Example "Search motif in genome"
sourceTrack: "Pyrococcus Furiosus, complete genome"
eValueCutOff = 10
querySequence = "actgcatgctgac"
outputOption = score only
Example "Look for hits to Rfam dump"
sourceTrack: "Pyrococcus Furiosus, complete genome"
eValueCutOff = 10
blastDatabase = C:\\Rfam.fasta
outputOption = score only
Example "Look for best hit to reference Genome"
sourceTrack: "Pyrococcus Furiosus, complete genome", "Reference genome"
eValueCutOff = 10
outputOption = score
DNAProperties - [2]
This module calculates one of the available thermodynamic properties for sliding windows of an
analyzed DNA sequence:
source tracks
1 - annotated sequence track with the annotated sequence track. OR 1 - Track with sequence
parameters
windowoffset/windowstep/windowsize
wordSize = if a custom conversion table is to be used the word size for the conversion, can be 2
or 3
conversionTable = if a custom conversion table is to be used (property = custom) the conversion
table, the format is simply a list of float values, corresponding to the di/trinucleotides.
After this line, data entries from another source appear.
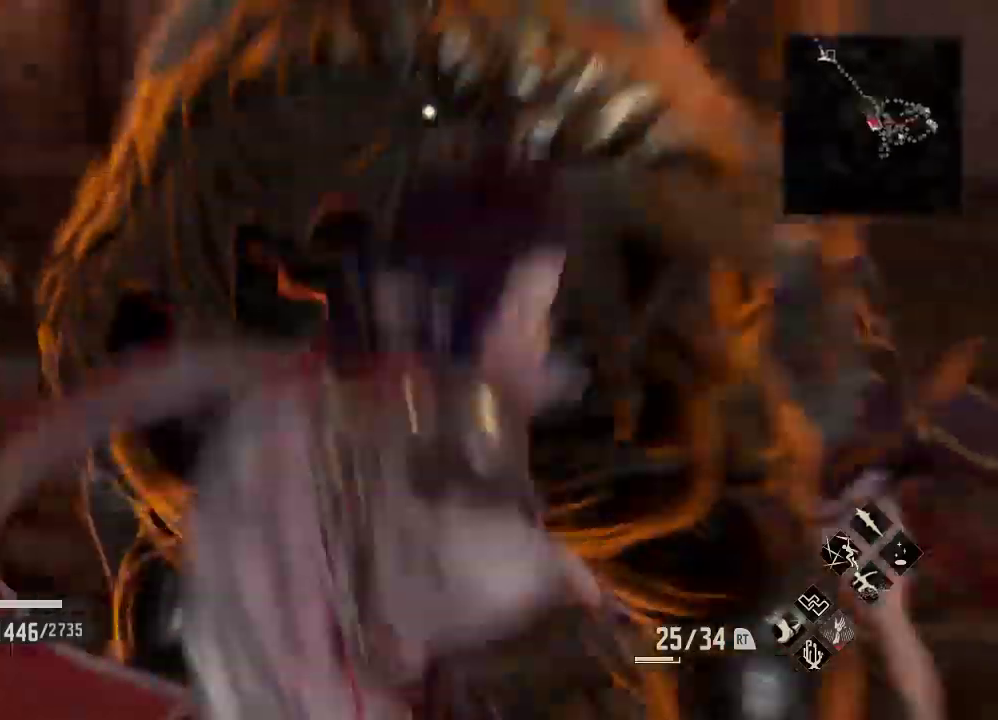
{"buttons": [], "left_stick": "center", "right_stick": "center"}
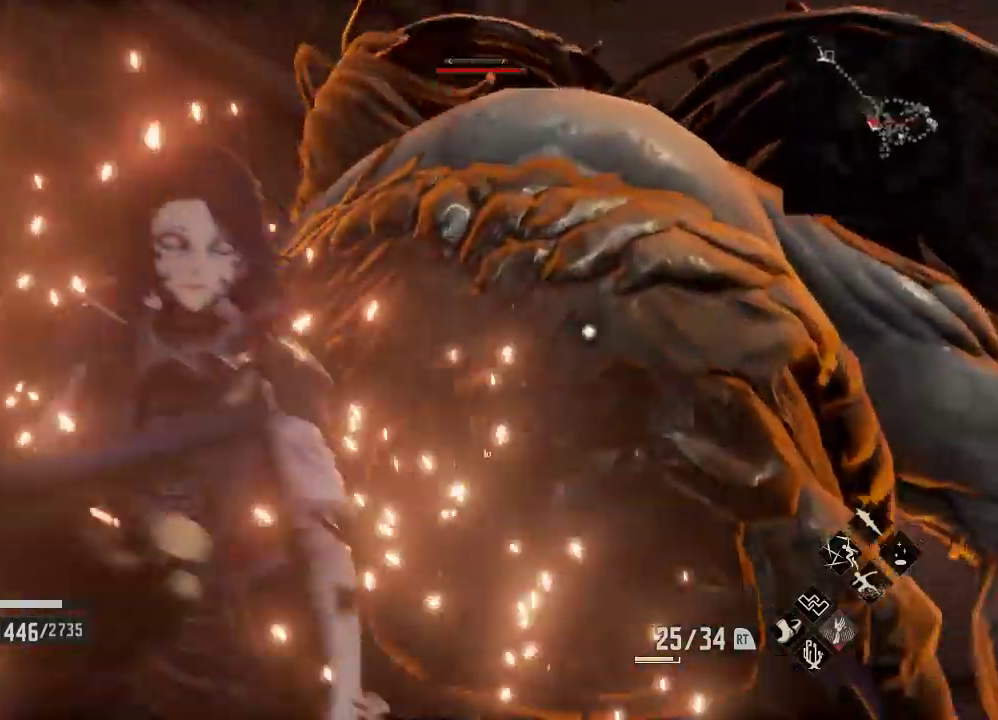
{"buttons": [], "left_stick": "center", "right_stick": "center", "events": [[167, "left_stick", "right"], [500, "left_stick", "center"]]}
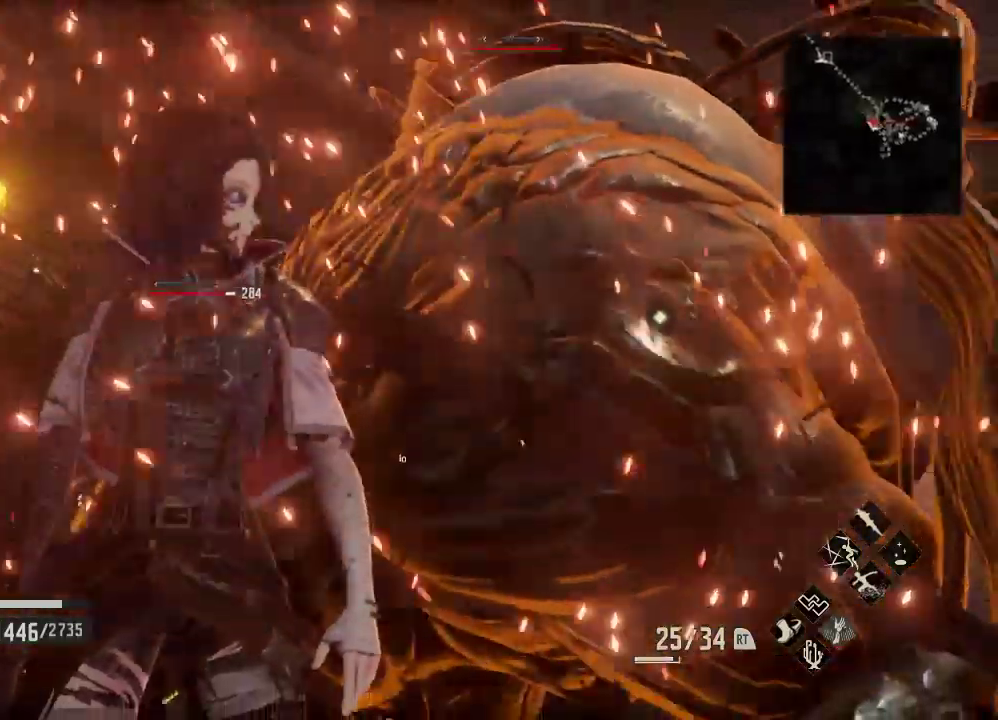
{"buttons": [], "left_stick": "right", "right_stick": "center", "events": [[100, "left_stick", "down"], [333, "left_stick", "right"]]}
The order
of the di/trinucleotides is a follows:
di: aa, at, ag, ac,
ta, tt, tg, tc, ga, gt, gg, gc, ca, ct, cg, cc,
tri:
aaa, aat, aag, aac,
ata, att, atg, atc,
aga, agt, agg, agc,
aca, act, acg, acc,
taa, tat, tag, tac,
tta, ttt, ttg, ttc,
tga, tgt, tgg, tgc,
tca, tct, tcg, tcc,
gaa, gat, gag, gac,
gta, gtt, gtg, gtc,
gga, ggt, ggg, ggc,
gca, gct, gcg, gcc,
caa, cat, cag, cac,
cta, ctt, ctg, ctc,
cga, cgt, cgg, cgc,
cca, cct, ccg, ccc,
property = one of the following: aphilicity, base stacking, b-dna twist, bendability, bending
stiffness, cpg islands, cpnpgcpg islands, cpnpgislands, dna denaturation, duplex stability disrupt
energy, duplex stability free energy, nucleosome position, propellor twist, protein deformation,
protein dna twist, z dna
Example: "Calcuate bending stiffness in a sliding window of size 51"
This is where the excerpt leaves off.